Every line containing the string "Splitting" is to be copied from the records.

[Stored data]
■ ■ ■ ■

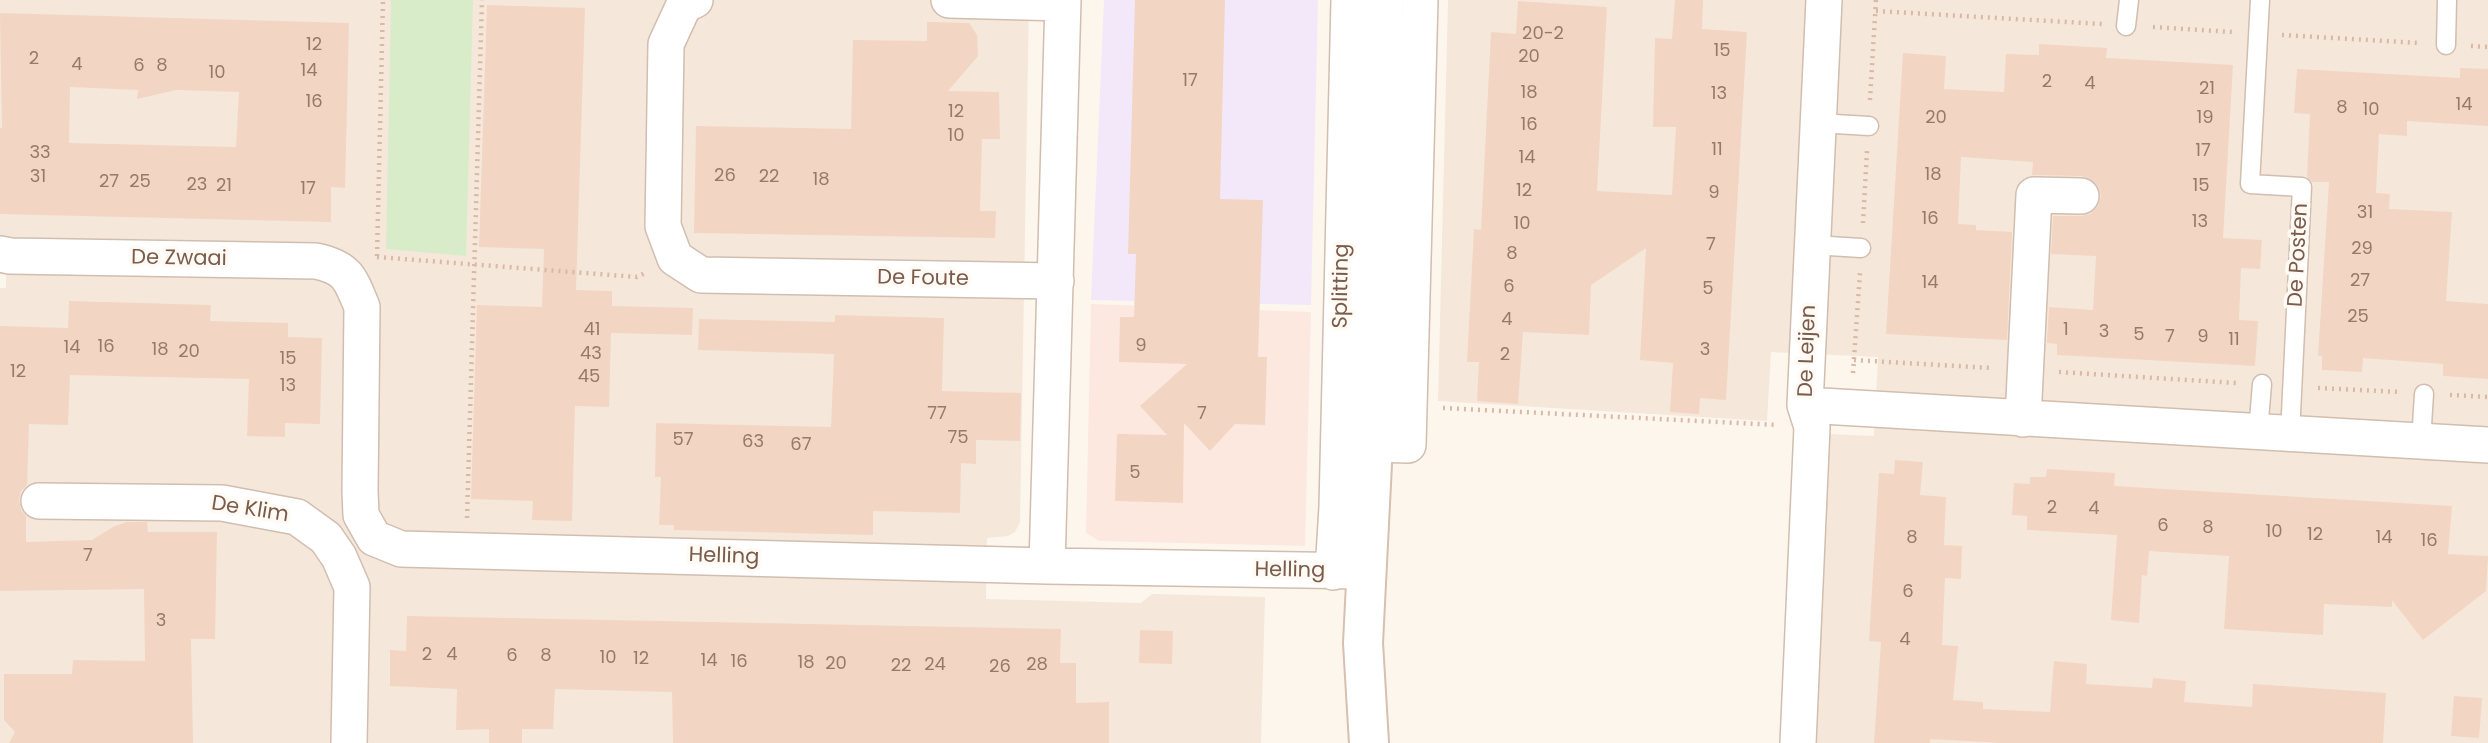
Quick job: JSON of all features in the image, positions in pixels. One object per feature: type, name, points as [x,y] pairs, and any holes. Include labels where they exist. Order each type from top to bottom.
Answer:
[{"type":"main road","name":"Splitting","points":[[1369,743],[1363,643],[1350,572],[1391,445],[1384,0]]},
{"type":"street","points":[[675,258],[663,226],[666,44],[684,5],[695,0]]},
{"type":"street","points":[[949,0],[1063,2],[1047,566]]},
{"type":"street","name":"Splitting","points":[[1349,0],[1338,507],[1350,572]]},
{"type":"street","name":"Splitting","points":[[1391,445],[1411,406],[1420,0]]},
{"type":"street","name":"De Leijen","points":[[1798,743],[1813,245],[1824,0]]},
{"type":"street","points":[[2023,419],[2034,195],[2081,196]]},
{"type":"street","name":"De Zwaai","points":[[0,254],[316,261],[344,273]]},
{"type":"street","name":"De Foute","points":[[675,258],[701,275],[1056,281]]},
{"type":"street","name":"Helling","points":[[344,273],[362,307],[361,515],[374,538],[401,549],[1350,572]]},
{"type":"street","points":[[1809,416],[1851,408],[2488,445]]},
{"type":"street","name":"De Klim","points":[[40,501],[222,503],[297,517],[326,538],[339,557],[352,587],[349,743]]},
{"type":"lane","points":[[2126,26],[2129,0]]},
{"type":"lane","name":"De Posten","points":[[2260,0],[2250,184],[2302,187],[2292,386],[2274,433]]},
{"type":"lane","points":[[2446,45],[2447,0]]},
{"type":"lane","points":[[1818,123],[1869,126]]},
{"type":"lane","points":[[1813,245],[1861,248]]},
{"type":"lane","points":[[2262,384],[2274,433]]},
{"type":"lane","points":[[2421,441],[2424,394]]},
{"type":"path","points":[[377,257],[383,0]]},
{"type":"path","points":[[466,551],[482,0]]},
{"type":"path","points":[[1851,408],[1877,0]]},
{"type":"path","points":[[1876,11],[2488,47]]},
{"type":"path","points":[[344,273],[355,256],[637,277],[675,258]]},
{"type":"path","points":[[1854,360],[2262,384]]},
{"type":"path","points":[[2292,386],[2488,397]]},
{"type":"path","points":[[1411,406],[1809,416]]},
{"type":"shaded area","points":[[0,0],[1029,0],[1020,522],[1015,532],[1008,536],[987,538],[986,599],[1141,603],[1152,594],[1265,597],[1261,743],[0,743],[0,288],[6,288],[7,242],[0,240]]},
{"type":"shaded area","points":[[1104,0],[1318,0],[1311,305],[1091,300]]},
{"type":"shaded area","points":[[1448,0],[2488,0],[2488,743],[1810,743],[1829,434],[1874,436],[1878,357],[1771,352],[1767,421],[1438,401]]},
{"type":"shaded area","points":[[1091,304],[1311,312],[1305,546],[1099,541],[1086,533]]},
{"type":"green space","points":[[391,0],[473,0],[466,256],[386,249]]},
{"type":"building","points":[[1135,0],[1225,0],[1220,199],[1263,200],[1258,357],[1267,357],[1265,425],[1235,424],[1210,451],[1184,423],[1183,503],[1115,501],[1117,434],[1167,435],[1140,406],[1187,364],[1119,362],[1120,317],[1134,317],[1136,254],[1128,254]]},
{"type":"building","points":[[1675,0],[1703,0],[1702,29],[1747,32],[1726,400],[1700,398],[1699,414],[1670,412],[1673,363],[1640,360],[1646,248],[1591,285],[1589,335],[1523,332],[1518,404],[1477,401],[1479,362],[1467,362],[1474,229],[1481,230],[1491,32],[1516,34],[1518,1],[1607,7],[1597,191],[1672,195],[1676,127],[1653,127],[1655,38],[1672,39]]},
{"type":"building","points":[[487,5],[585,8],[576,290],[612,291],[612,306],[693,308],[692,335],[611,333],[609,407],[575,406],[572,521],[532,520],[533,501],[471,499],[477,305],[542,307],[544,249],[479,247]]},
{"type":"building","points":[[0,13],[349,23],[345,188],[331,187],[331,222],[0,214]],"holes":[[[70,87],[138,90],[137,99],[176,90],[239,92],[236,147],[69,143]]]},
{"type":"building","points":[[927,22],[969,23],[977,35],[978,56],[948,91],[999,92],[1000,139],[982,139],[980,211],[996,211],[995,238],[694,233],[696,126],[851,129],[853,40],[927,41]]},
{"type":"building","points":[[2039,44],[2107,48],[2106,58],[2233,65],[2223,238],[2262,240],[2260,269],[2241,268],[2239,320],[2258,321],[2255,366],[2057,355],[2057,344],[2047,343],[2049,307],[2093,310],[2096,256],[2051,254],[2053,216],[2090,214],[2098,206],[2101,196],[2098,186],[2091,179],[2081,176],[2032,175],[2033,162],[1961,157],[1958,224],[1976,225],[1976,230],[2012,232],[2007,340],[1886,334],[1903,53],[1946,56],[1944,89],[2004,92],[2006,54],[2039,55]]},
{"type":"building","points":[[2460,68],[2488,69],[2488,126],[2407,121],[2407,136],[2379,134],[2376,193],[2390,194],[2389,209],[2452,212],[2446,301],[2488,304],[2488,379],[2443,376],[2443,364],[2363,358],[2362,372],[2322,370],[2322,356],[2318,356],[2329,182],[2312,182],[2307,177],[2310,114],[2294,113],[2297,69],[2460,78]]},
{"type":"building","points":[[69,301],[211,305],[210,321],[288,323],[288,337],[322,338],[320,424],[285,423],[285,437],[247,436],[249,379],[70,375],[68,425],[29,424],[27,485],[21,491],[19,500],[21,510],[26,516],[26,542],[92,540],[127,522],[147,522],[148,532],[217,532],[215,639],[191,639],[193,743],[9,743],[15,732],[4,720],[4,674],[72,674],[73,660],[145,661],[144,589],[0,591],[0,326],[68,328]]},
{"type":"building","points":[[835,315],[944,318],[942,391],[1021,393],[1020,441],[976,440],[976,464],[961,463],[960,513],[873,511],[873,535],[674,530],[674,525],[659,525],[661,477],[655,477],[656,423],[831,427],[834,354],[698,350],[699,319],[835,322]]},
{"type":"building","points":[[1895,460],[1923,462],[1920,495],[1946,497],[1944,545],[1962,546],[1961,579],[1945,578],[1942,645],[1958,646],[1953,700],[1983,702],[1983,709],[2050,712],[2054,661],[2087,664],[2086,684],[2152,688],[2153,678],[2186,681],[2184,702],[2252,707],[2253,684],[2386,693],[2383,743],[2002,743],[1930,739],[1930,743],[1874,743],[1881,642],[1869,641],[1879,473],[1894,474]]},
{"type":"building","points":[[2047,469],[2115,473],[2114,486],[2452,506],[2448,554],[2488,556],[2486,591],[2423,640],[2392,600],[2392,607],[2324,604],[2323,635],[2224,629],[2229,556],[2149,551],[2147,576],[2142,575],[2139,623],[2111,620],[2117,535],[2027,530],[2027,516],[2012,515],[2014,483],[2030,484],[2030,477],[2046,477]]},
{"type":"building","points":[[407,616],[1061,629],[1060,663],[1076,663],[1076,703],[1109,702],[1109,743],[673,743],[672,692],[555,689],[553,729],[522,729],[522,743],[489,743],[489,729],[456,730],[457,689],[390,686],[390,650],[406,651]]},
{"type":"building","points":[[1140,630],[1173,631],[1172,664],[1139,663]]},
{"type":"building","points":[[2454,696],[2482,698],[2479,738],[2451,736]]}]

■ ■ ■ ■

**Reply**
[{"type":"main road","name":"Splitting","points":[[1369,743],[1363,643],[1350,572],[1391,445],[1384,0]]},
{"type":"street","name":"Splitting","points":[[1349,0],[1338,507],[1350,572]]},
{"type":"street","name":"Splitting","points":[[1391,445],[1411,406],[1420,0]]},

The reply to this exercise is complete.